▸ What to produce
Taking the line that contains "wall art: present" as the first, copy exactly every line through the last line of the records, and nothing else.

--- --- ---

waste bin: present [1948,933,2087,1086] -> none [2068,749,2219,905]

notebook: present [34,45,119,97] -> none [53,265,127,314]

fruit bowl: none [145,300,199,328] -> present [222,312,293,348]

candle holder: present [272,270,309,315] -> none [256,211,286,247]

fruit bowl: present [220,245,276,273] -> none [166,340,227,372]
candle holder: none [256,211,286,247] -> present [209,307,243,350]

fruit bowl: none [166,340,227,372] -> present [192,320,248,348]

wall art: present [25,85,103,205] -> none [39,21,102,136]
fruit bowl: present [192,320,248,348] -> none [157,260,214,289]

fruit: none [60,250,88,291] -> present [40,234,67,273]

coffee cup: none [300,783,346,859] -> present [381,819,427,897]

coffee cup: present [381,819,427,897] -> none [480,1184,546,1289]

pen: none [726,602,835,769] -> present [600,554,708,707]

--- --- ---

▸ Answer section
wall art: present [25,85,103,205] -> none [39,21,102,136]
fruit bowl: present [192,320,248,348] -> none [157,260,214,289]

fruit: none [60,250,88,291] -> present [40,234,67,273]

coffee cup: none [300,783,346,859] -> present [381,819,427,897]

coffee cup: present [381,819,427,897] -> none [480,1184,546,1289]

pen: none [726,602,835,769] -> present [600,554,708,707]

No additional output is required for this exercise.